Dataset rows
· · · · · · ·
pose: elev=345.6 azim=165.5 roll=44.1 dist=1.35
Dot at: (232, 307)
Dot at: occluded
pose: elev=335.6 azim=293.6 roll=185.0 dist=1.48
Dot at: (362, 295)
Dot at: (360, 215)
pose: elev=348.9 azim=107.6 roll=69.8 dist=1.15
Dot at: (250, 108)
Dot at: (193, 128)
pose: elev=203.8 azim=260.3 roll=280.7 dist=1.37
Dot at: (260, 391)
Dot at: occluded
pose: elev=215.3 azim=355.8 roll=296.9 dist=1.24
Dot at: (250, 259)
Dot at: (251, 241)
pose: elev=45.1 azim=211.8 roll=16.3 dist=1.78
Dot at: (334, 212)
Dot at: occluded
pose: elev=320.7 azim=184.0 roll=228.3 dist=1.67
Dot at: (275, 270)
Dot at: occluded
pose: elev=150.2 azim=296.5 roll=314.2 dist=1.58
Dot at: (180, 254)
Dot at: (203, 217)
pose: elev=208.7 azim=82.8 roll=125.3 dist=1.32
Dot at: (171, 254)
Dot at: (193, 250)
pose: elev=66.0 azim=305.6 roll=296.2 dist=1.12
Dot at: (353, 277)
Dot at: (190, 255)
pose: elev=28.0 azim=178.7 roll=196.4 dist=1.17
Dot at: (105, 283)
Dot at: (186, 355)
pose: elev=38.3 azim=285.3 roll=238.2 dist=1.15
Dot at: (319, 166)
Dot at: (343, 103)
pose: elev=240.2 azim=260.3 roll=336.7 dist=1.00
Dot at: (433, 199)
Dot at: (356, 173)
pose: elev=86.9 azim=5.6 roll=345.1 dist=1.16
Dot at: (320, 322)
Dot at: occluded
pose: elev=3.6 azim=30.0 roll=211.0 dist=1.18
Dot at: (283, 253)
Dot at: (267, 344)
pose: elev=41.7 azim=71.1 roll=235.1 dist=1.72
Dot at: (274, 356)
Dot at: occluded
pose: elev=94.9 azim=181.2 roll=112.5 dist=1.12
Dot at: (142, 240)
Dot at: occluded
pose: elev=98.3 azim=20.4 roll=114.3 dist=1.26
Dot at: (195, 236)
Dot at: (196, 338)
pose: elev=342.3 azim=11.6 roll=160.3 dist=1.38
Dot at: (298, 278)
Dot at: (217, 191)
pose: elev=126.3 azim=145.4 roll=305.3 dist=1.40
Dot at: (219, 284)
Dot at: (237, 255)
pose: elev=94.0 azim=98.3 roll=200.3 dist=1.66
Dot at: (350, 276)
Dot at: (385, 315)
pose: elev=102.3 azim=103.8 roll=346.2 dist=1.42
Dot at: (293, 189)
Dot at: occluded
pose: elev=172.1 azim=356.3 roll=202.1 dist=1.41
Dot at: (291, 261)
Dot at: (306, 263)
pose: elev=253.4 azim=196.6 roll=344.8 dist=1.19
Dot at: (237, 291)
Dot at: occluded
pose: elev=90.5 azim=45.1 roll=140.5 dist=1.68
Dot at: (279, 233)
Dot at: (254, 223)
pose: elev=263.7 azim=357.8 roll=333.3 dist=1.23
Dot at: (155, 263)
· · · · · · ·
Written task:
Render every line of the rows above as a JSON list of strings, with one string per line and no blank lines.

The reply:
[
  "pose: elev=345.6 azim=165.5 roll=44.1 dist=1.35",
  "Dot at: (232, 307)",
  "Dot at: occluded",
  "pose: elev=335.6 azim=293.6 roll=185.0 dist=1.48",
  "Dot at: (362, 295)",
  "Dot at: (360, 215)",
  "pose: elev=348.9 azim=107.6 roll=69.8 dist=1.15",
  "Dot at: (250, 108)",
  "Dot at: (193, 128)",
  "pose: elev=203.8 azim=260.3 roll=280.7 dist=1.37",
  "Dot at: (260, 391)",
  "Dot at: occluded",
  "pose: elev=215.3 azim=355.8 roll=296.9 dist=1.24",
  "Dot at: (250, 259)",
  "Dot at: (251, 241)",
  "pose: elev=45.1 azim=211.8 roll=16.3 dist=1.78",
  "Dot at: (334, 212)",
  "Dot at: occluded",
  "pose: elev=320.7 azim=184.0 roll=228.3 dist=1.67",
  "Dot at: (275, 270)",
  "Dot at: occluded",
  "pose: elev=150.2 azim=296.5 roll=314.2 dist=1.58",
  "Dot at: (180, 254)",
  "Dot at: (203, 217)",
  "pose: elev=208.7 azim=82.8 roll=125.3 dist=1.32",
  "Dot at: (171, 254)",
  "Dot at: (193, 250)",
  "pose: elev=66.0 azim=305.6 roll=296.2 dist=1.12",
  "Dot at: (353, 277)",
  "Dot at: (190, 255)",
  "pose: elev=28.0 azim=178.7 roll=196.4 dist=1.17",
  "Dot at: (105, 283)",
  "Dot at: (186, 355)",
  "pose: elev=38.3 azim=285.3 roll=238.2 dist=1.15",
  "Dot at: (319, 166)",
  "Dot at: (343, 103)",
  "pose: elev=240.2 azim=260.3 roll=336.7 dist=1.00",
  "Dot at: (433, 199)",
  "Dot at: (356, 173)",
  "pose: elev=86.9 azim=5.6 roll=345.1 dist=1.16",
  "Dot at: (320, 322)",
  "Dot at: occluded",
  "pose: elev=3.6 azim=30.0 roll=211.0 dist=1.18",
  "Dot at: (283, 253)",
  "Dot at: (267, 344)",
  "pose: elev=41.7 azim=71.1 roll=235.1 dist=1.72",
  "Dot at: (274, 356)",
  "Dot at: occluded",
  "pose: elev=94.9 azim=181.2 roll=112.5 dist=1.12",
  "Dot at: (142, 240)",
  "Dot at: occluded",
  "pose: elev=98.3 azim=20.4 roll=114.3 dist=1.26",
  "Dot at: (195, 236)",
  "Dot at: (196, 338)",
  "pose: elev=342.3 azim=11.6 roll=160.3 dist=1.38",
  "Dot at: (298, 278)",
  "Dot at: (217, 191)",
  "pose: elev=126.3 azim=145.4 roll=305.3 dist=1.40",
  "Dot at: (219, 284)",
  "Dot at: (237, 255)",
  "pose: elev=94.0 azim=98.3 roll=200.3 dist=1.66",
  "Dot at: (350, 276)",
  "Dot at: (385, 315)",
  "pose: elev=102.3 azim=103.8 roll=346.2 dist=1.42",
  "Dot at: (293, 189)",
  "Dot at: occluded",
  "pose: elev=172.1 azim=356.3 roll=202.1 dist=1.41",
  "Dot at: (291, 261)",
  "Dot at: (306, 263)",
  "pose: elev=253.4 azim=196.6 roll=344.8 dist=1.19",
  "Dot at: (237, 291)",
  "Dot at: occluded",
  "pose: elev=90.5 azim=45.1 roll=140.5 dist=1.68",
  "Dot at: (279, 233)",
  "Dot at: (254, 223)",
  "pose: elev=263.7 azim=357.8 roll=333.3 dist=1.23",
  "Dot at: (155, 263)"
]